In this type of chronic stress the soldiers are experiencing from PTSD, there is a “hyperactivation” of the sympathetic nervous system, or the fight or flight response, that leads to that overreaction, Barnes said. Rigg calls it the “animal instinctual reactive survival brain” that is always the fastest to respond.
“Your fight or flight (response) will kick in before you assess what is actually going down,” he said. “That’s magnified a thousand times in a soldier who has been in an environment where somebody is trying to kill him on a daily basis. If they can be clear enough to know that is a reaction not an action, their animal brain is going first, then they can get in touch with that human intelligent brain.”
For Meisner, the problem stems back to his first tour in Iraq from 2009 to 2010 when he worked alone overnight manning a satellite terminal on the back of a Humvee and there were regular attacks on the base.
“It was more than gunfire, it was the mortars and (rocket-propelled grenades) and stuff coming into the base,” he said. Meisner worried that if he were hit no one would find him until the next morning.Then, there was the adjustment coming back.
“I went from a really secluded area where basically I just had to worry about myself and what’s going on around me and there weren’t people (around) to back to the United States, where there are people everywhere and commotion all the time,” Meisner said.
Crowded places such as grocery stores and movie theaters bothered him, and even little things like the phone alarm would set him off. But after years of taking anti-anxiety medication and feeling drained of energy all the time, he signed up for the meditation even though he didn’t consider himself the type to do that kind of thing.

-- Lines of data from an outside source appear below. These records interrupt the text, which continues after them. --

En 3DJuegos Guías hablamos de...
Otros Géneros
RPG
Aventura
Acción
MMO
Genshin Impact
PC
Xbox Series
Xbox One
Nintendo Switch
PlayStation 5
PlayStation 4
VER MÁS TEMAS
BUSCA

Those kinds of “mind-body medicine” techniques the clinic offers, which also include yoga and other stress reduction techniques, take some adjustment for tough-minded military people, Rigg said.

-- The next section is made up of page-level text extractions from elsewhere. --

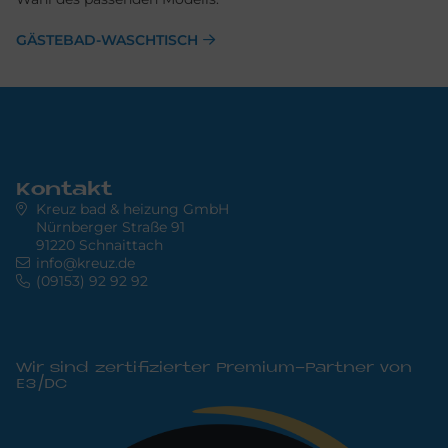
GÄSTEBAD-WASCHTISCH
Kontakt
Kreuz bad & heizung GmbH
Nürnberger Straße 91
91220 Schnaittach
info@kreuz.de
(09153) 92 92 92
Wir sind zertifizierter Premium-Partner von
E3/DC
Bild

“You’ve got to get buy-in,” he said. “It is very non-traditional military-type treatment.”
But the response in the clinic to approaches that don’t rely on drugs has been “very positive,” Rigg said. The Department of Defense is funding a randomized clinical control trial at the San Diego Veterans Healthcare System to compare the technique to exposure therapy and education. It could take something like that to convince the military to offer the meditation technique more widely.
The current study, published in the journal Military Medicine, involved only 74 patients and was a retrospective chart review, Barnes said.
“It points to a compelling finding, but those findings need to verified in a large clinical trial,” he said.
If validated by the military, Barnes said he could see how it would be useful to teach it to soldiers before deployment.
“This may hopefully prevent a lot of problems coming back from deployment,” he said. “We know there is a very high suicide rate among the soldiers. It is alarming, actually. I think it would be a good idea for these techniques to be taught in basic training.”
Meisner, who will be medically discharged Jan. 20, said he has been using the techniques for about six months and it is helping him to not overreact and take a pause before responding.
“I can calm myself and know what is the best decision rather than acting immediately,” he said. “I’m less irritable. It provides me a sense of relaxation that carries on throughout the day.”